Apoyó la frente en los cristales, hizo cuanto pudo para contener sus sollozos.

La cena fue breve y triste.

Sólo Juana conservaba su serena actitud, su indefinible dulzura. Era de ver cómo repartía los manjares a cada uno, cómo prevenía los deseos de cada uno, animando a éste con una sonrisa, conteniendo a aquel con una mirada de dulce autoridad: parecía el eje alrededor del cual giraban todas las voluntades.

—¡Ésta es la poesía de la vida!, murmuró Clotilde con tono tristísimo!, ¡ay! ¿por qué he querido buscarla en otra parte? He ahí el trono de la mujer, he ahí su cetro.
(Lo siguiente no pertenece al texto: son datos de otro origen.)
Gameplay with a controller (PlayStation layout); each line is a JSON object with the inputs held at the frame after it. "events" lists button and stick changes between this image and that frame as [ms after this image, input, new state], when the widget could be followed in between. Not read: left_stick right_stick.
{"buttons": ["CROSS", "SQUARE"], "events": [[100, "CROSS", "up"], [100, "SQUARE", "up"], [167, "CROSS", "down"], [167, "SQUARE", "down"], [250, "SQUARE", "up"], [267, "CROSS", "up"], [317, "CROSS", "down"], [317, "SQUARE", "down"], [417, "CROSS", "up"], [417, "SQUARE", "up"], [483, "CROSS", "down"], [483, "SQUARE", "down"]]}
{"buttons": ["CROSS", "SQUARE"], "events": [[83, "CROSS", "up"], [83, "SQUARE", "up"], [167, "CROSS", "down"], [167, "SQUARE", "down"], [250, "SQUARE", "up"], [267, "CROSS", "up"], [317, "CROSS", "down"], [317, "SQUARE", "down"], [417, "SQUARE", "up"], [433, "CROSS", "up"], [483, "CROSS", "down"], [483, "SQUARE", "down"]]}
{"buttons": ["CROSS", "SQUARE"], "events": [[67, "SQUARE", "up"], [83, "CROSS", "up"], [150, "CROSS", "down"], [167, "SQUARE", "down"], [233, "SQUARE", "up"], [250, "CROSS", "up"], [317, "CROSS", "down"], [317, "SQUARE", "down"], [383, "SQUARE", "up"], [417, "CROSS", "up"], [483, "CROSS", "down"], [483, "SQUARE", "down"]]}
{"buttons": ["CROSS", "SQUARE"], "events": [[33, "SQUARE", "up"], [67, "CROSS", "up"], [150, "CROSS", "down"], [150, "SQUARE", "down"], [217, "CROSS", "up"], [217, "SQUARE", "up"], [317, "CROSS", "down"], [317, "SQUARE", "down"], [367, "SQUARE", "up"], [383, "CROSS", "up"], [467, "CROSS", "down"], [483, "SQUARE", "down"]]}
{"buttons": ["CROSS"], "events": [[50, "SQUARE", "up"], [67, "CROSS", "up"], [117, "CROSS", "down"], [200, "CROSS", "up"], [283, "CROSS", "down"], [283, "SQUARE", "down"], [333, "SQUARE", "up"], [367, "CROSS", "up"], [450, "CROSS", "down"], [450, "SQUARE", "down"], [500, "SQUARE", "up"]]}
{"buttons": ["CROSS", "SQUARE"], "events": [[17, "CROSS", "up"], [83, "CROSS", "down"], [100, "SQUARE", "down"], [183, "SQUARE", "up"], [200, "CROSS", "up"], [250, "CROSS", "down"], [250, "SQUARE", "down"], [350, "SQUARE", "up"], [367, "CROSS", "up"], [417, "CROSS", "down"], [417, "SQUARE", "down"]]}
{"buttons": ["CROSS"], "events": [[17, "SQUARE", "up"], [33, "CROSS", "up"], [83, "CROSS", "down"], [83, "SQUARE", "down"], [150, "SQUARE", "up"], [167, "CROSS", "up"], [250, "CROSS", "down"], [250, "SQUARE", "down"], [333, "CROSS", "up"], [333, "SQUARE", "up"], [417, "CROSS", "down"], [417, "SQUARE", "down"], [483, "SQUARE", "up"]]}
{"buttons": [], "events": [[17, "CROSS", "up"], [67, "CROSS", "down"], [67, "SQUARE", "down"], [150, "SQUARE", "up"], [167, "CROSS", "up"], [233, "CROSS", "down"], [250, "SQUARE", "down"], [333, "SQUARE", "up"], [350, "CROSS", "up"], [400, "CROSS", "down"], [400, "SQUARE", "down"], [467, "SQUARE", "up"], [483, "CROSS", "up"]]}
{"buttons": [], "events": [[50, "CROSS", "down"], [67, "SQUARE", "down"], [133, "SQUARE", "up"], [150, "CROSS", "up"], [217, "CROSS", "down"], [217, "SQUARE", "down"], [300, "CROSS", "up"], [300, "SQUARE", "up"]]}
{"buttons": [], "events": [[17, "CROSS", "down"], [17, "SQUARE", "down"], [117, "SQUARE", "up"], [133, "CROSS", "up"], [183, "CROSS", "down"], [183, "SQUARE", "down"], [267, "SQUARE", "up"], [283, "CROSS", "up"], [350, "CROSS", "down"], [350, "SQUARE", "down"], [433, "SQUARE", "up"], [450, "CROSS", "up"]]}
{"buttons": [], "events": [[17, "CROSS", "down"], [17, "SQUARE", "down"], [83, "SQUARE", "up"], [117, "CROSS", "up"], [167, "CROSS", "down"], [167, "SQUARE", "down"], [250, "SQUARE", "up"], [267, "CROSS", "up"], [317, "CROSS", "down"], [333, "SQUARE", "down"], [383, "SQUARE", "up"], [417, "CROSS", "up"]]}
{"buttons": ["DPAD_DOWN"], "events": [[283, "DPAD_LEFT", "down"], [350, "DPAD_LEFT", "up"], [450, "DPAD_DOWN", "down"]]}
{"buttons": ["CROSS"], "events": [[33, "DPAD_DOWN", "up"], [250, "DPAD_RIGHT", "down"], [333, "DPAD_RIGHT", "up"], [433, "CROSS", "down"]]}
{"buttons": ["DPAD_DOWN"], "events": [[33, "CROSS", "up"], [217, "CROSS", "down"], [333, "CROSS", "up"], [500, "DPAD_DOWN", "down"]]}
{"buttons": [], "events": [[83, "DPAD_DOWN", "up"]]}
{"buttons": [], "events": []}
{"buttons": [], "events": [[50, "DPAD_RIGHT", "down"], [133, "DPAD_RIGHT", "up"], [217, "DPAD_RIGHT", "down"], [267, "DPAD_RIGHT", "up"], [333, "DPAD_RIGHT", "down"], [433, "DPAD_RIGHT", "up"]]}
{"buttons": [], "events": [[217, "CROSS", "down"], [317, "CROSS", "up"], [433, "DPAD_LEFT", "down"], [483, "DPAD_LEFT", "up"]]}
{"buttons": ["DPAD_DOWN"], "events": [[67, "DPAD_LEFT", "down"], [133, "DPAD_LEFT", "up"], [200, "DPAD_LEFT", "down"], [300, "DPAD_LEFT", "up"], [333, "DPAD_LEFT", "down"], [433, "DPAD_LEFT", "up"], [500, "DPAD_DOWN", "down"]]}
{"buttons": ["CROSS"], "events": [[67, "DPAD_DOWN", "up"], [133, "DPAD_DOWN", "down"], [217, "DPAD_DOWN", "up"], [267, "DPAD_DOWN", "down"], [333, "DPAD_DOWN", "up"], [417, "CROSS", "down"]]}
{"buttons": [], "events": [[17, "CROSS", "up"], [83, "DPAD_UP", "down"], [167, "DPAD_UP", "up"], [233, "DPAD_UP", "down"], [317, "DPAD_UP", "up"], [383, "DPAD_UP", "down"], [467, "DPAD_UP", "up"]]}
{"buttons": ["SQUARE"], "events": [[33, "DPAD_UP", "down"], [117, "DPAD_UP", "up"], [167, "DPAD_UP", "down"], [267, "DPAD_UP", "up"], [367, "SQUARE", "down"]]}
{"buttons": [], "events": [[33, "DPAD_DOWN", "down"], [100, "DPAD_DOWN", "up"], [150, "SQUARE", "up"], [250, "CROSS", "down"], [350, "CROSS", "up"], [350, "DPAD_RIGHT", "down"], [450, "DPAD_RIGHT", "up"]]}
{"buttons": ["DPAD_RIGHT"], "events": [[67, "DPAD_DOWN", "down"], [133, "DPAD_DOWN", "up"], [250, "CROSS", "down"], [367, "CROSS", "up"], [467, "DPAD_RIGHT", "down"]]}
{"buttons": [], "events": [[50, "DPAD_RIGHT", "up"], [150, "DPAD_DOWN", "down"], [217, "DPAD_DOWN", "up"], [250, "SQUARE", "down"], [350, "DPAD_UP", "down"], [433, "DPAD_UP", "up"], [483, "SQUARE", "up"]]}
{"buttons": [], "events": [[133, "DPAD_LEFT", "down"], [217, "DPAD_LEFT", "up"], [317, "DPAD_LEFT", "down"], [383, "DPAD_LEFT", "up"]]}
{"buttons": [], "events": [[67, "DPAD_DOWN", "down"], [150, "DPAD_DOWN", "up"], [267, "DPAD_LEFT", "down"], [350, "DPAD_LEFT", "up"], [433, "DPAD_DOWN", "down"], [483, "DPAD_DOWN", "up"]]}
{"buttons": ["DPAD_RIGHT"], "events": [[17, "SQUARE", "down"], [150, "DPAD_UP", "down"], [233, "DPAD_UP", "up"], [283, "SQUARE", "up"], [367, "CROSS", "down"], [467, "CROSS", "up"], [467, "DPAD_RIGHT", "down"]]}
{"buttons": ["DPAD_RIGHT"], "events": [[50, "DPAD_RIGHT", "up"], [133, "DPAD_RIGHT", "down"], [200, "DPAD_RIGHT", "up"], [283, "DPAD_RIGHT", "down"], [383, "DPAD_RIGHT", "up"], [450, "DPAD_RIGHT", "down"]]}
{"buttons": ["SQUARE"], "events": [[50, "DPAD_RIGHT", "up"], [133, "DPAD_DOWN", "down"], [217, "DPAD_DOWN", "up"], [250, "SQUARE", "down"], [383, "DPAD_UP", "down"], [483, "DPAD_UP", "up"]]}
Ángel suspendido entre la tierra y el cielo para atraer las bendiciones de Dios sobre la familia, su reino, como el de Jesucristo, no es de este mundo.

Terminóse la cena y los comensales se dispusieron a entonar el tributo de gracias al celeste Padre.

¡Oh, cuán bello, cuán dulce fue entonces el cuadro que se ofreció a los ojos de Clotilde!

El ciego, sentado en su poltrona, semejante a los antiguos patriarcas, con su barba blanca y su espaciosa frente circundada de una diadema de plata, Guillermo de pie a su lado, con la cabeza descubierta; Juana de rodillas entre los dos niños, también arrodillados, que alzaban con fervor sus manecitas al cielo; en el fondo de la estancia los criados agrupados con actitud reverente.

—¿Se acordará de mí?, pensó Clotilde llena de vivísima ansiedad.

El ciego dio gracias a Dios en voz alta por el pan de cada día, oró por los vivos y los muertos; oró por cada uno de sus hijos, por cada uno de sus servidores, por cada uno de sus enemigos.

A Guillermo y Clotilde los envolvió en una misma plegaria, en una misma bendición.

—Rogad a Dios para que vuelva pronto vuestra madre, terminó diciendo a los niños.

—¡Oh, Dios misericordioso, tráenos pronto a nuestra querida madrecita!, exclamaron Carlos y María, cruzando las manos sobre el pecho y con sus dulces voces de ángeles.

Turbóse la vista a Clotilde, sintió que el gozo no le cabía ya en el corazón, soltó un grito de inmenso júbilo y cayó de espaldas.

Cuando volvió en sí, se halló sentada en su asiento acostumbrado, y rodeada de todas las prendas queridas de su alma.

Guillermo la estrechaba contra su corazón, los niños cubrían de delirantes besos sus mejillas, y el abuelo alzaba las manos al cielo en actitud de gracias, mientras Juana y los criados agrupados en el fondo lloraban de contento.

¡Hasta las llamas del amigo hogar chisporroteaban alegremente, como si quisiesen también celebrar el regreso de Clotilde!